BEGIN MATERIALS PROVIDED

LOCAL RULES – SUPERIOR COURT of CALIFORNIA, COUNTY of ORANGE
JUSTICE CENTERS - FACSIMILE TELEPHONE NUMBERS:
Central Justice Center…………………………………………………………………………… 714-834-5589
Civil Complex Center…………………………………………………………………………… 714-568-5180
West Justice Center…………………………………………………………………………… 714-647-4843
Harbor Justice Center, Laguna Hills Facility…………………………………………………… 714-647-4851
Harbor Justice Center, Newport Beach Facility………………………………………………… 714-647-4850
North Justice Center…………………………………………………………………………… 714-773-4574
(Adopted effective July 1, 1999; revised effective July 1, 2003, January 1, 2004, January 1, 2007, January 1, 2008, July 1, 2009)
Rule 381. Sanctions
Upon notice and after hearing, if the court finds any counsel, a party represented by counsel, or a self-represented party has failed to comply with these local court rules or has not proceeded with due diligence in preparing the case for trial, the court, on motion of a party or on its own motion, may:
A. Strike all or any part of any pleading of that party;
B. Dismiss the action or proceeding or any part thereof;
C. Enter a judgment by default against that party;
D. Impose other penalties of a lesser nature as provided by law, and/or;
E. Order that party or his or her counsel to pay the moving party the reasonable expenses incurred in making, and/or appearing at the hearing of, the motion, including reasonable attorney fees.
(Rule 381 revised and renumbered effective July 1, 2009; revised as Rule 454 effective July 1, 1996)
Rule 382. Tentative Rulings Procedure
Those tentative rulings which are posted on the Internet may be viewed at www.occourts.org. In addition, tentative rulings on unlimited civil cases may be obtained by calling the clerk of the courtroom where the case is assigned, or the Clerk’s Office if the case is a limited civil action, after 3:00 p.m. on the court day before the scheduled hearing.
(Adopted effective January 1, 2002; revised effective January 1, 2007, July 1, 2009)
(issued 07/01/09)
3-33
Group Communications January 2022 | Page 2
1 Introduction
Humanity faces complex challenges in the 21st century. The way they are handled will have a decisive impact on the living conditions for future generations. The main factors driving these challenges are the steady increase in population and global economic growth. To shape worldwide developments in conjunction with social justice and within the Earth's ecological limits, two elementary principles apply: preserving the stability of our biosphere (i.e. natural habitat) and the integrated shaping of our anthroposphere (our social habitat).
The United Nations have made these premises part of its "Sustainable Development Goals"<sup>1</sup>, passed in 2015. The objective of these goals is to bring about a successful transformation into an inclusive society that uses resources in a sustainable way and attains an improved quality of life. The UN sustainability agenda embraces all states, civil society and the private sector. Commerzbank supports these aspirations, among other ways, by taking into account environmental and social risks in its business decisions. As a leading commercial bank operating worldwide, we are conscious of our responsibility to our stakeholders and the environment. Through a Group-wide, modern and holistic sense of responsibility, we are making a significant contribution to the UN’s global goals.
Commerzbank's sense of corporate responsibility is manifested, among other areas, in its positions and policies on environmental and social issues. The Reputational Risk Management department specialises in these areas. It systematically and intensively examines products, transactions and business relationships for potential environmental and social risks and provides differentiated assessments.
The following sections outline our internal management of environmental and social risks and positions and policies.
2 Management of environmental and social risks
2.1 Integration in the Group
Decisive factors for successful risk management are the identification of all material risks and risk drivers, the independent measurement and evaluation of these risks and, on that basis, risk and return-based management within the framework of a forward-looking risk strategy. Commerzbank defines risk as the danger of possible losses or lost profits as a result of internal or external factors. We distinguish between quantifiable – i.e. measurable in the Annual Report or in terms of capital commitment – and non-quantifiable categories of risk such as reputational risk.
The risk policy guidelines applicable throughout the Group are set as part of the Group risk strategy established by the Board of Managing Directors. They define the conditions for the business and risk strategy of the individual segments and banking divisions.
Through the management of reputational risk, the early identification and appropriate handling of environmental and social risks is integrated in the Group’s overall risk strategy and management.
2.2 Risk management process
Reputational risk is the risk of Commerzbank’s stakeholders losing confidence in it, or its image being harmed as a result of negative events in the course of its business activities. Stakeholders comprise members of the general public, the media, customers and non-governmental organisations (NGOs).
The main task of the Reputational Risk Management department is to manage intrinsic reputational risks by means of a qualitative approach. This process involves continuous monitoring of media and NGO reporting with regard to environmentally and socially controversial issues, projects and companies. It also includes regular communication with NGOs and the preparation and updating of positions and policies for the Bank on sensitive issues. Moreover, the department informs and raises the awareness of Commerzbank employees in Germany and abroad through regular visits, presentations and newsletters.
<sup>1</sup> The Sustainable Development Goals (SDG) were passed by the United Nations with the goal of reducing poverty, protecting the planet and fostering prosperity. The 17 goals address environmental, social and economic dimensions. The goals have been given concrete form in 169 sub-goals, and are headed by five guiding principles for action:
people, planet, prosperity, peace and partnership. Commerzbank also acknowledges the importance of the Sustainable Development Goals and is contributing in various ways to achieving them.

END MATERIALS PROVIDED
BEGIN MATERIALS PROVIDED

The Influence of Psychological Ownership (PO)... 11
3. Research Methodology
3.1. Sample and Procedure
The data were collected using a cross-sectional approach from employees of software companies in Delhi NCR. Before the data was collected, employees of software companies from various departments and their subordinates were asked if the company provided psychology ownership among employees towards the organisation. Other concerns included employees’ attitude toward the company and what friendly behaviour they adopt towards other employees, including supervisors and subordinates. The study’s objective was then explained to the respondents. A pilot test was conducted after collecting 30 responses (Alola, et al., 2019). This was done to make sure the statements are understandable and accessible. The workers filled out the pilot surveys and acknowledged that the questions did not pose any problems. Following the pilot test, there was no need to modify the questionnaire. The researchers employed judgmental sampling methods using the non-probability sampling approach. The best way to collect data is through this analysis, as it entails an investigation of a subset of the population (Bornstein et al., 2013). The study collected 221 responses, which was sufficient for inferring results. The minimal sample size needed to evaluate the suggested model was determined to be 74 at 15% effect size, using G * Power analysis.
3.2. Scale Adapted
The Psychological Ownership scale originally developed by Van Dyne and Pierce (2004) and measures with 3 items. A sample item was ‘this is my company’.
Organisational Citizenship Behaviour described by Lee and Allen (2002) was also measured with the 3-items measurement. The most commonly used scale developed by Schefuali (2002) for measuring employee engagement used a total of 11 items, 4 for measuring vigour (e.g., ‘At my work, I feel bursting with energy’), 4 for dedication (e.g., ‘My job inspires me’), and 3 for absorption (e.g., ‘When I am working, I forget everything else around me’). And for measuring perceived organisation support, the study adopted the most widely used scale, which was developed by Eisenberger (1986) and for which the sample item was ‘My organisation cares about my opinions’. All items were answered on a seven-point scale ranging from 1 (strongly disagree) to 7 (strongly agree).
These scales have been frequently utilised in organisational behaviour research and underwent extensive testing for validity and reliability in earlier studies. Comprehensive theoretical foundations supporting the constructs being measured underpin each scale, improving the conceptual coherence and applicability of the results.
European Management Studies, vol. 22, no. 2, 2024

END MATERIALS PROVIDED
BEGIN MATERIALS PROVIDED

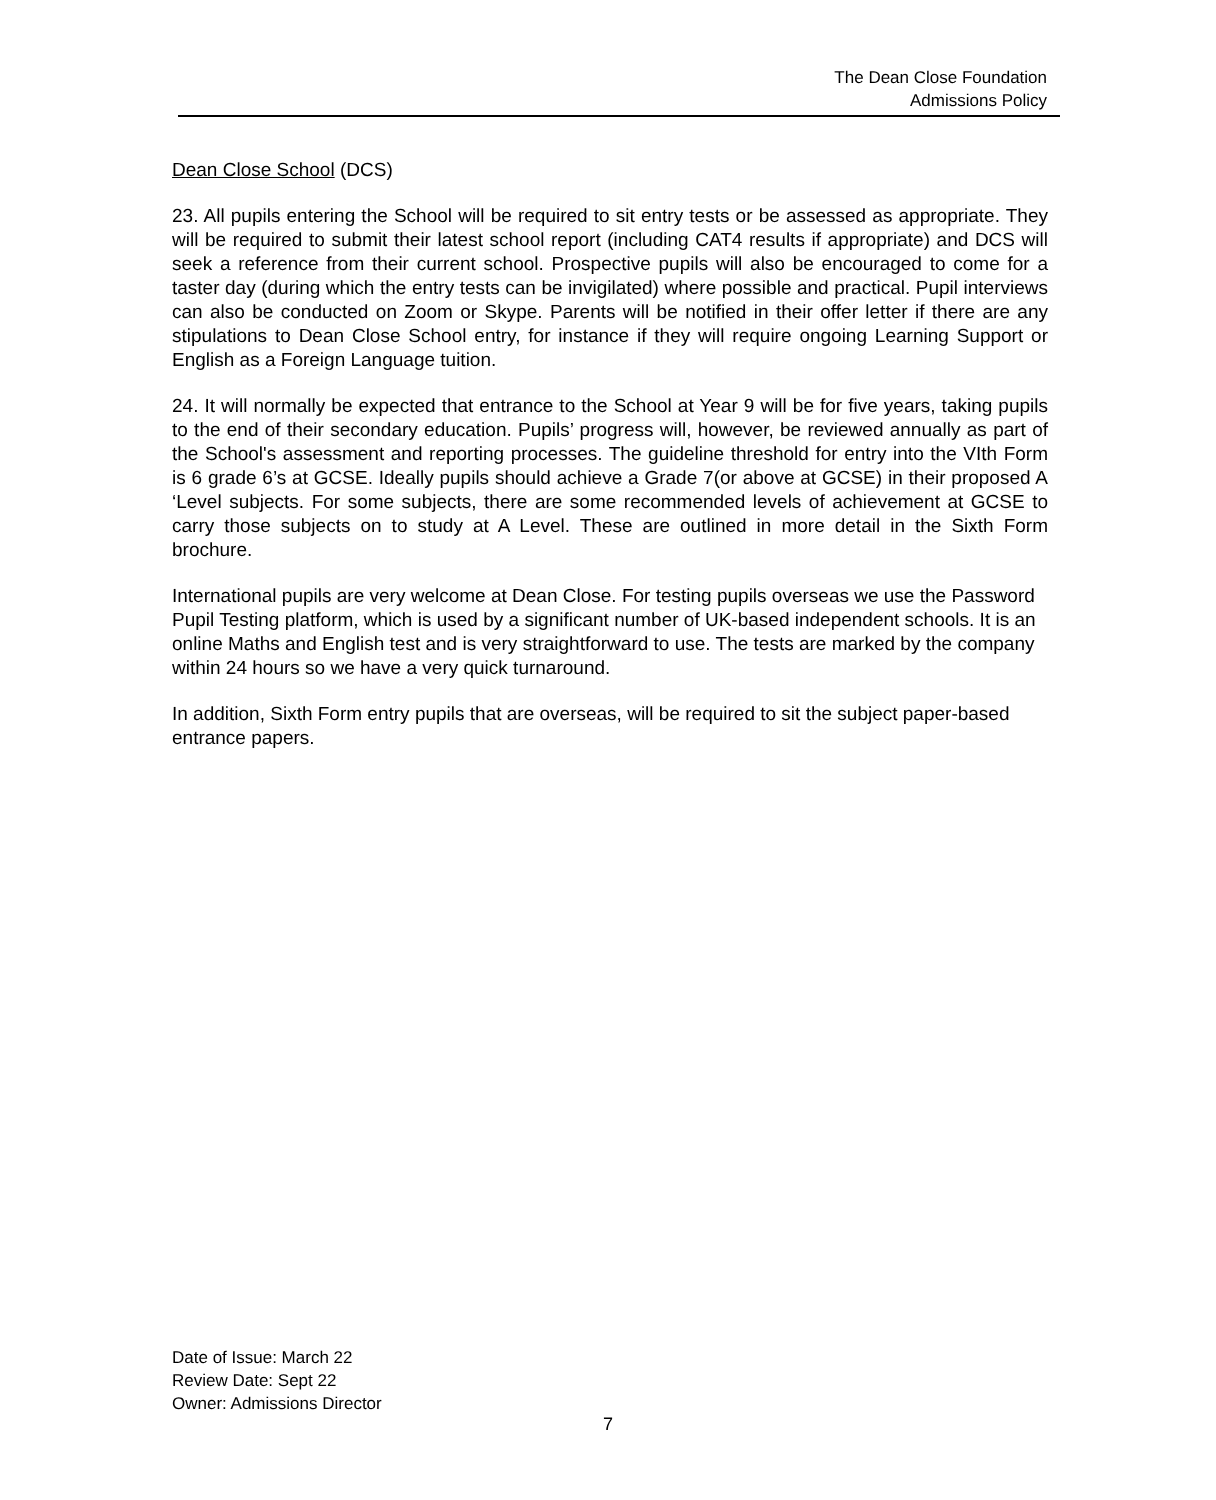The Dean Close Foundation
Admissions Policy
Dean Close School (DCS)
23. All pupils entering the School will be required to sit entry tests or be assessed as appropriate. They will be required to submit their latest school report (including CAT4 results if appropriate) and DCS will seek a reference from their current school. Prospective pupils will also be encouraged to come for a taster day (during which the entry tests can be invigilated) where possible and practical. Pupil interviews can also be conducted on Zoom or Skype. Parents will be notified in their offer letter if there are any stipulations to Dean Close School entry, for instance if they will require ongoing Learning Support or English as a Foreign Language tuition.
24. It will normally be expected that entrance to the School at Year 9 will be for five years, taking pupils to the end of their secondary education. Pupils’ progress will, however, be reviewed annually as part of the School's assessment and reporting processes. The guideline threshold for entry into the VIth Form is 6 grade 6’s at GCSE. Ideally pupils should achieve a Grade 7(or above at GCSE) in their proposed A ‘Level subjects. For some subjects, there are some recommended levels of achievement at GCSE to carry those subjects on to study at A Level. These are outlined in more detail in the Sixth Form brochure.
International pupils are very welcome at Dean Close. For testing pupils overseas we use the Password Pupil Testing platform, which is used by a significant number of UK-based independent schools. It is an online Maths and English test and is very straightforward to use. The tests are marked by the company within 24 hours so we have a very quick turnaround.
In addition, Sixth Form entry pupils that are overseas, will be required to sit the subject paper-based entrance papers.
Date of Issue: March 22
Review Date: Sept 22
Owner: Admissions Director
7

END MATERIALS PROVIDED

» **WORK TASK**
Quote the data above from the line containing "3.2. Scale Adapted" to the line containing "European Management Studies, vol.", inclusive, and stop.

» **WRITTEN REPLY**
3.2. Scale Adapted
The Psychological Ownership scale originally developed by Van Dyne and Pierce (2004) and measures with 3 items. A sample item was ‘this is my company’.
Organisational Citizenship Behaviour described by Lee and Allen (2002) was also measured with the 3-items measurement. The most commonly used scale developed by Schefuali (2002) for measuring employee engagement used a total of 11 items, 4 for measuring vigour (e.g., ‘At my work, I feel bursting with energy’), 4 for dedication (e.g., ‘My job inspires me’), and 3 for absorption (e.g., ‘When I am working, I forget everything else around me’). And for measuring perceived organisation support, the study adopted the most widely used scale, which was developed by Eisenberger (1986) and for which the sample item was ‘My organisation cares about my opinions’. All items were answered on a seven-point scale ranging from 1 (strongly disagree) to 7 (strongly agree).
These scales have been frequently utilised in organisational behaviour research and underwent extensive testing for validity and reliability in earlier studies. Comprehensive theoretical foundations supporting the constructs being measured underpin each scale, improving the conceptual coherence and applicability of the results.
European Management Studies, vol. 22, no. 2, 2024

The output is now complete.